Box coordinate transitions

--------

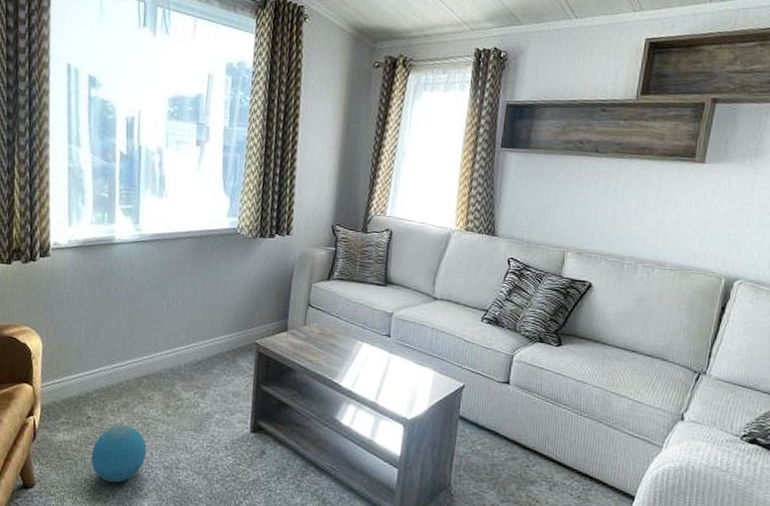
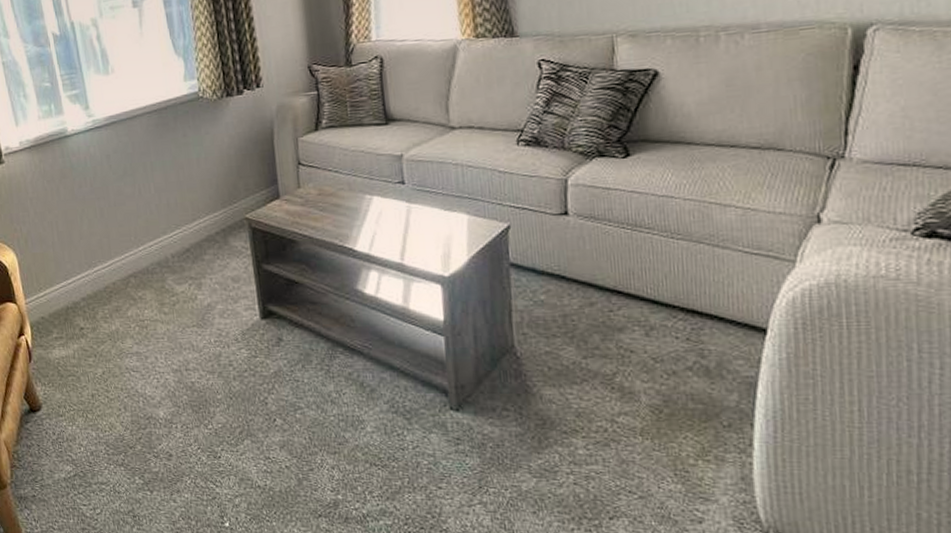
ball: present [91,425,147,483] -> none [92,331,151,394]

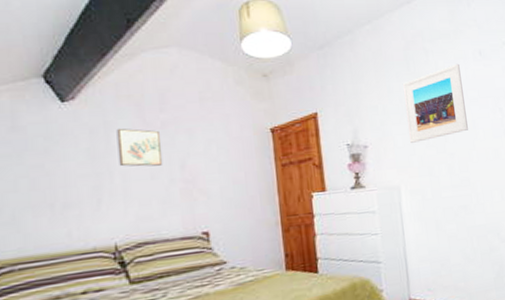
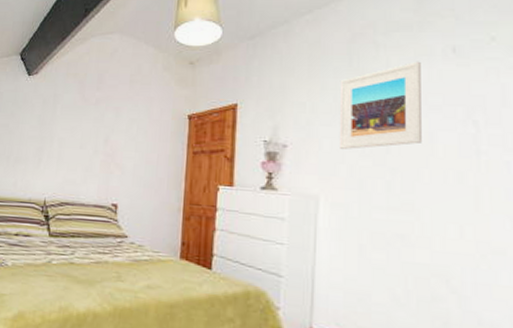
wall art: present [116,128,163,167] -> none [59,101,94,137]

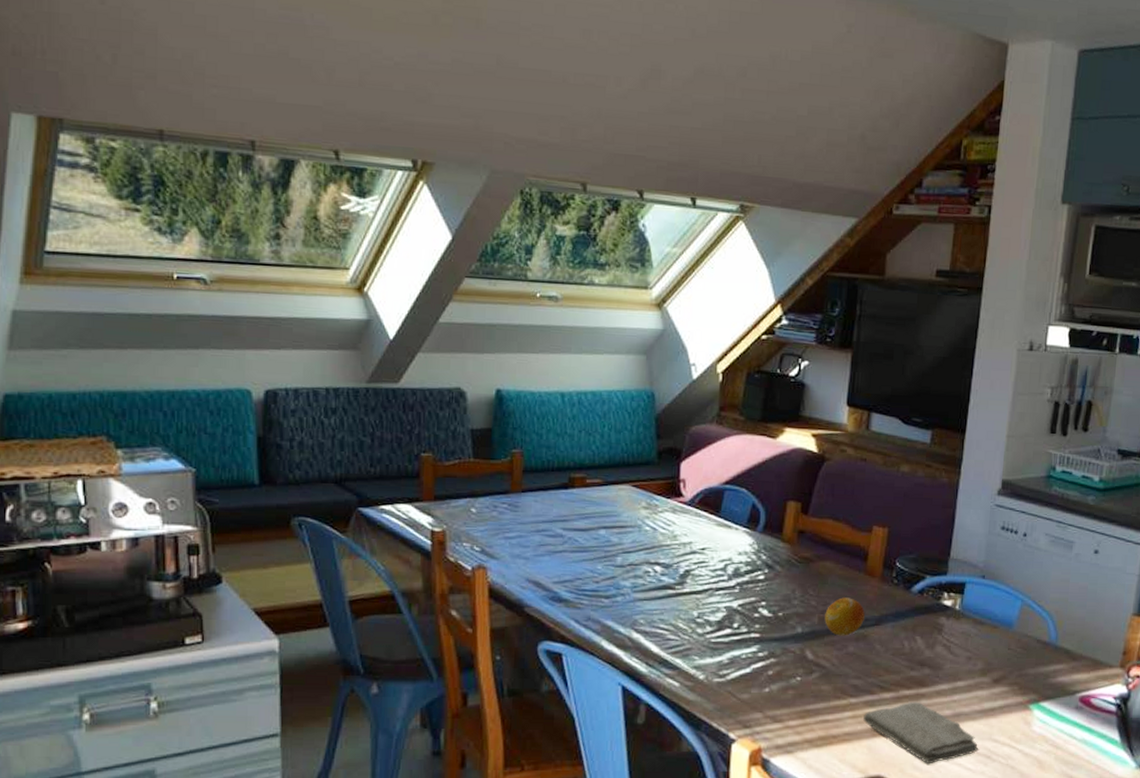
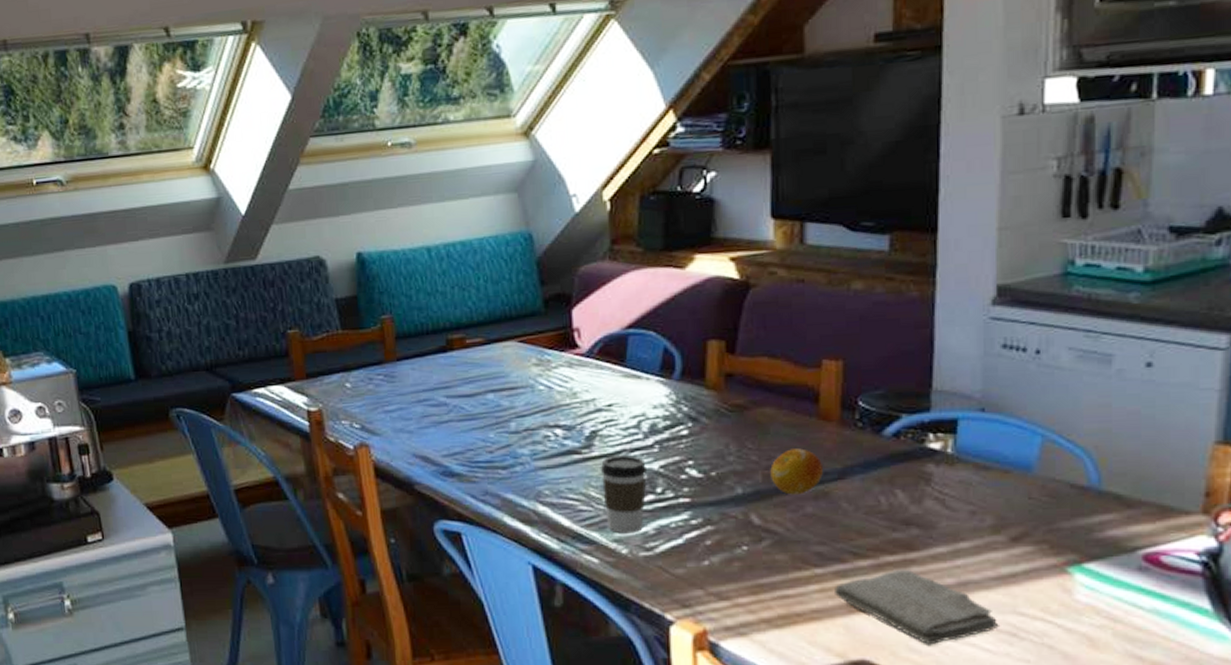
coffee cup: none [689,593,729,662] -> present [600,455,648,534]

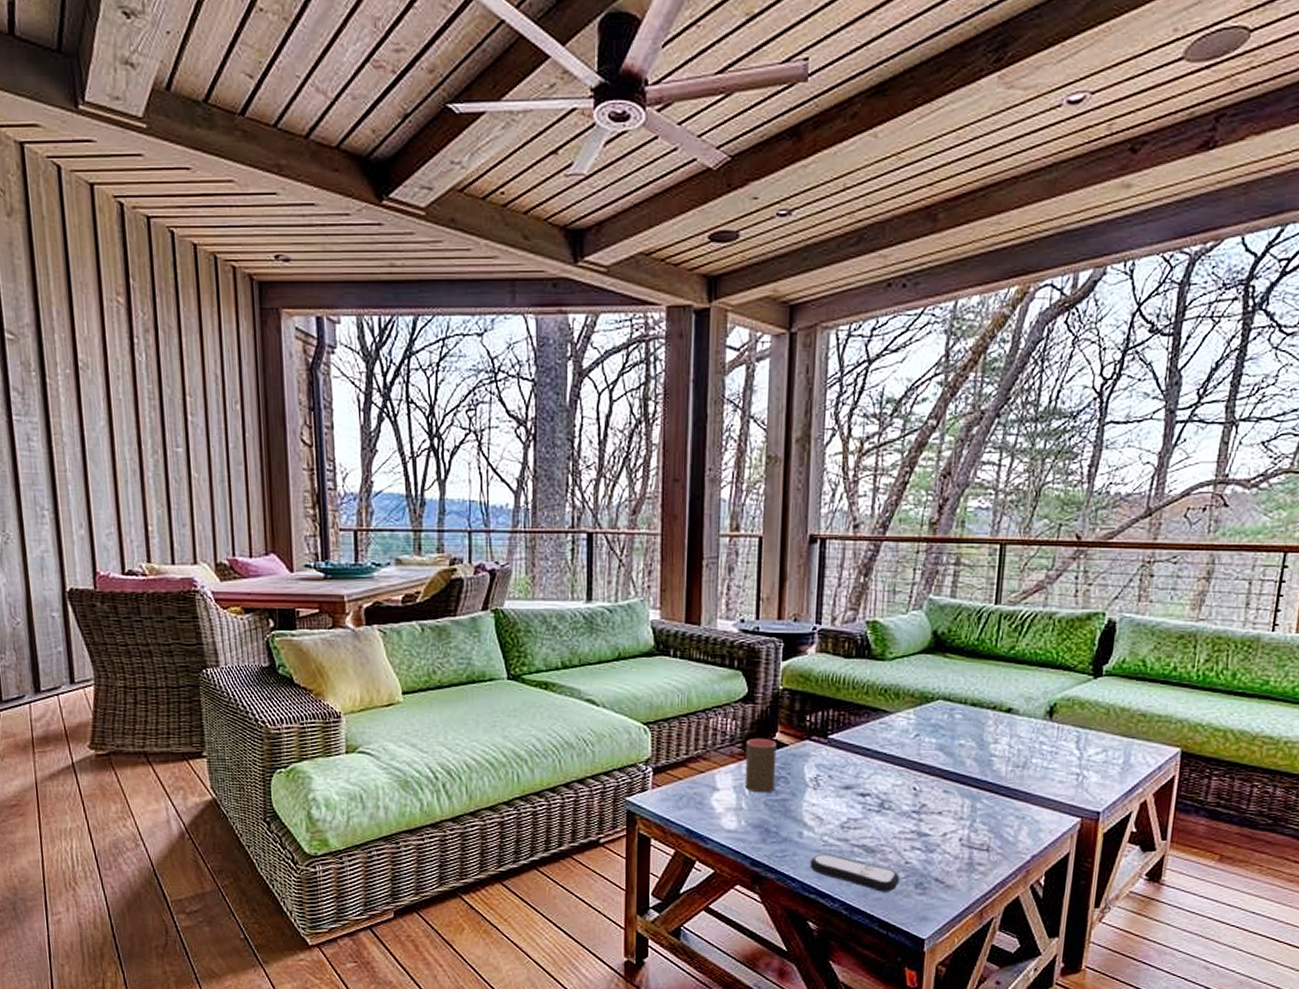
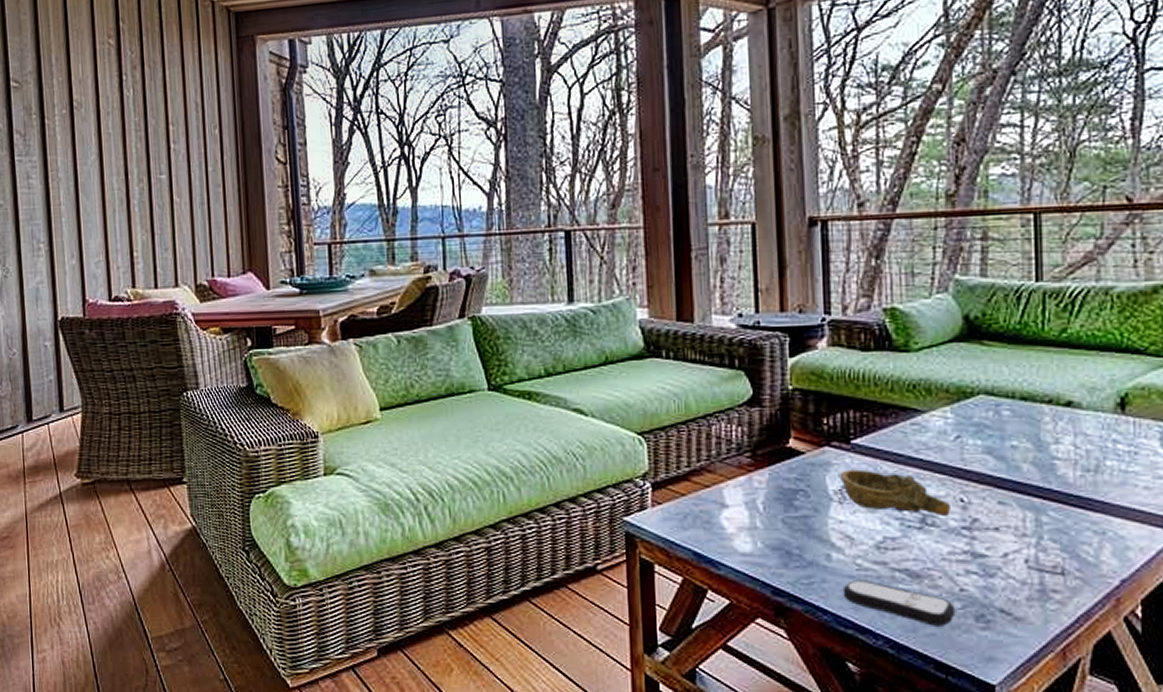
cup: present [744,738,777,793] -> none [755,445,794,509]
decorative bowl: none [817,760,905,801] -> present [841,469,950,516]

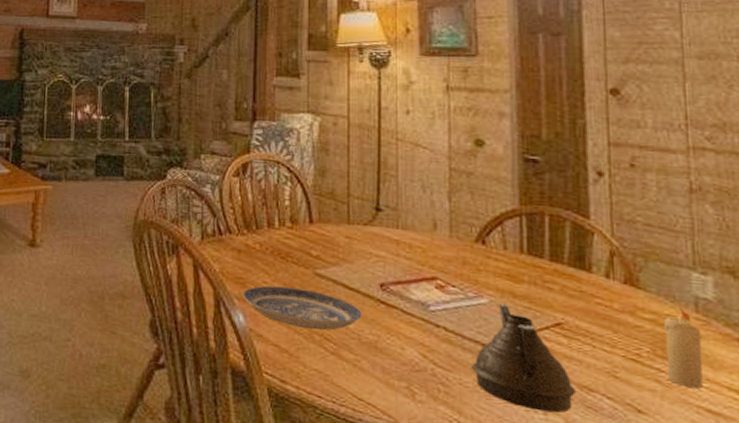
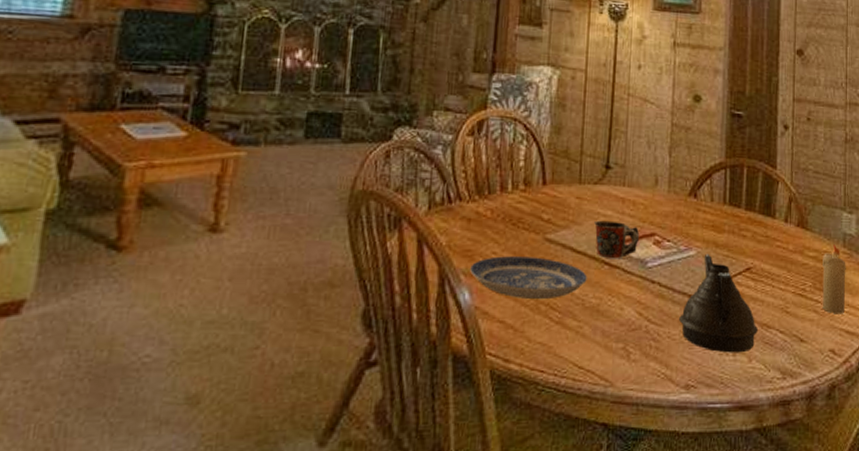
mug: none [367,260,418,300] -> present [594,220,639,259]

--------

▶ [Exercise details] Only the lines from the one containing "cup: present [744,738,777,793]" through the final line of the entries belong in the copy, both ends included. Pictures stay out.

▶ [Exercise output]
cup: present [744,738,777,793] -> none [755,445,794,509]
decorative bowl: none [817,760,905,801] -> present [841,469,950,516]

mug: none [367,260,418,300] -> present [594,220,639,259]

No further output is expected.